Health labs apologise for mastectomy mistake

By Eileen Goodwin

During the testing process in the hospital lab the specimens were inadvertently switched. Photo / Thinkstock
During the testing process in the hospital lab the specimens were inadvertently switched. Photo / Thinkstock

Health labs in Dunedin have apologised to the Otago woman who had a mastectomy by mistake this year after her breast biopsy specimen was swapped with another.

Southern Community Laboratories pathologist and medical director Dr Peter Fitzgerald said he had felt very uncomfortable about the situation and had personally apologised to the woman who had the unnecessary mastectomy.

"I've been practising for not quite 20 years ... and I've never experienced this before."

He emphasised the "unfortunate" mistake could theoretically have been made with any specimen, not just breast.

"In many ways, the issues here equally apply to other specimens."

SCL improved its processes after the error occurred about three months ago to reduce the risk of the highly unusual mistake happening again, he said.

SCL was assisting Southern District Health Board's investigation into the mistake, which would take up to another fortnight to complete.

Dr Fitzgerald said the two samples had been taken from the women on the same day, at different times, by Dunedin Hospital radiologists, who correctly identified them and sent them to SCL for testing. SCL processed the specimens, giving them a unique lab number, and then sent them back to Dunedin Hospital to the SCL-operated lab there.

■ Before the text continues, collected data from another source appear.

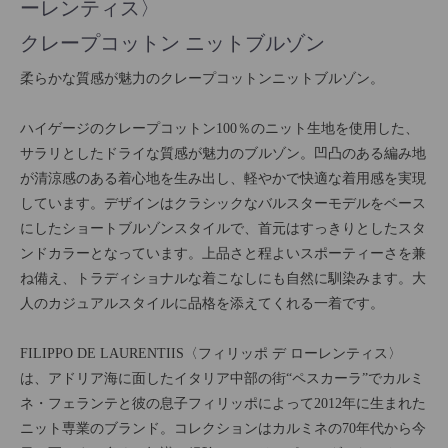
ーレンティス〉
クレープコットン ニットブルゾン
柔らかな質感が魅力のクレープコットンニットブルゾン。
ハイゲージのクレープコットン100％のニット生地を使用した、
サラリとしたドライな質感が魅力のブルゾン。凹凸のある編み地
が清涼感のある着心地を生み出し、軽やかで快適な着用感を実現
しています。デザインはクラシックなバルスターモデルをベース
にしたショートブルゾンスタイルで、首元はすっきりとしたスタ
ンドカラーとなっています。上品さと程よいスポーティーさを兼
ね備え、トラディショナルな着こなしにも自然に馴染みます。大
人のカジュアルスタイルに品格を添えてくれる一着です。
FILIPPO DE LAURENTIIS〈フィリッポ デ ローレンティス〉
は、アドリア海に面したイタリア中部の街“ペスカーラ”でカルミ
ネ・フェランテと彼の息子フィリッポによって2012年に生まれた
ニット専業のブランド。コレクションはカルミネの70年代から今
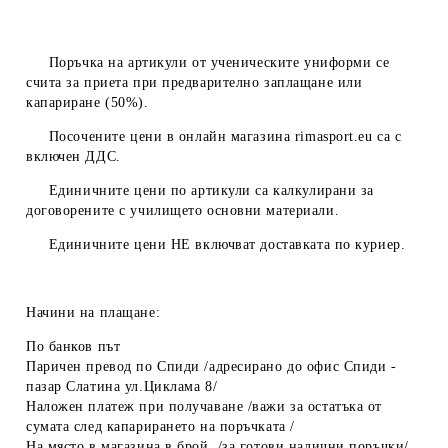
Поръчка на артикули от ученическите униформи се
счита за приета при предварително заплащане или
капариране (50%).
Посочените цени в онлайн магазина
rimasport.eu
са с
включен ДДС.
Единичните цени по артикули са калкулирани за
договорените с училището основни материали.
Единичните цени
НЕ
включват доставката по куриер.
Начини на плащане:
По банков път
Паричен превод по Спиди /адресирано до офис Спиди -
пазар Слатина ул.Циклама 8/
Наложен платеж при получаване /важи за остатъка от
сумата след капарирането на поръчката /
На място в магазина в брой /за готови налични поръчки/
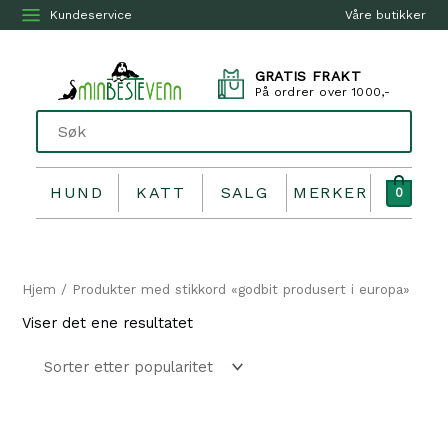
Kundeservice
Våre butikker
GRATIS FRAKT
På ordrer over 1000,-
HUND
KATT
SALG
MERKER
0
Hjem
/ Produkter med stikkord «godbit produsert i europa»
Viser det ene resultatet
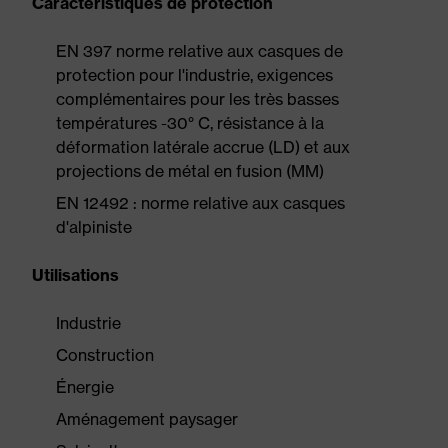
Caractéristiques de protection
EN 397 norme relative aux casques de
protection pour l'industrie, exigences
complémentaires pour les très basses
températures -30° C, résistance à la
déformation latérale accrue (LD) et aux
projections de métal en fusion (MM)
EN 12492 : norme relative aux casques
d'alpiniste
Utilisations
Industrie
Construction
Énergie
Aménagement paysager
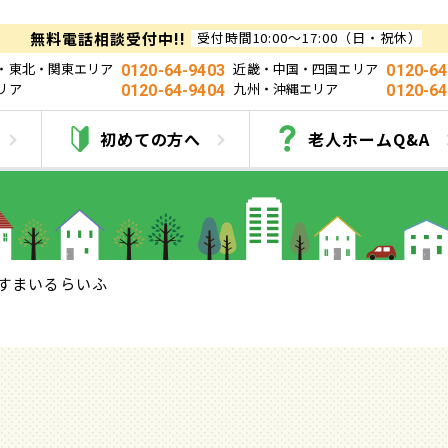
無料電話相談受付中!!
受付時間10:00～17:00（日・祝休）
・東北・関東エリア
近畿・中国・四国エリア
0120-64-9403
0120-64
リア
九州・沖縄エリア
0120-64-9404
0120-64
すまいるらいふ
初めての方へ
老人ホームQ&A
すまいるらいふ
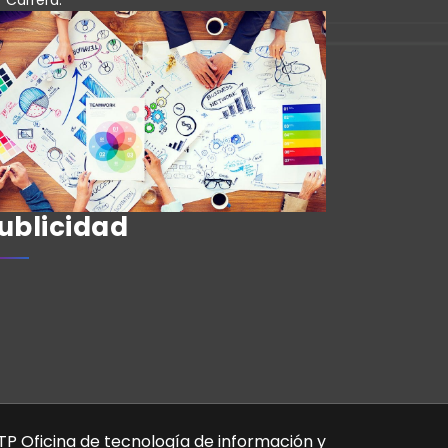
ublicidad
TP Oficina de tecnología de información y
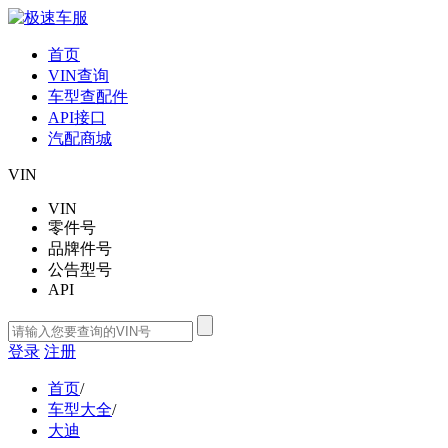
首页
VIN查询
车型查配件
API接口
汽配商城
VIN
VIN
零件号
品牌件号
公告型号
API
登录
注册
首页
/
车型大全
/
大迪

During the testing process in the hospital lab the specimens were inadvertently switched when they were transferred from their original container to another designed for the testing process.

"There's a potential for human error here, and this is what the problem is, I believe.

"As far as I know it's never happened before [to] us," he said.

As well as the unique lab number, specimens were labelled with patient names, National Health Index numbers, and accession numbers.

The lab worker was still working for SCL.

"Of course they've been spoken to; that goes without saying," he added.

DHB chief medical officer Dick Bunton said the DHB was leading the review in to the "patient diagnosis error" that occurred in the SCL lab. "We regret that the error occurred and have apologised for the harm caused."

A spokeswoman for the Health and Disability Commissioner's office yesterday said he was not investigating the issue.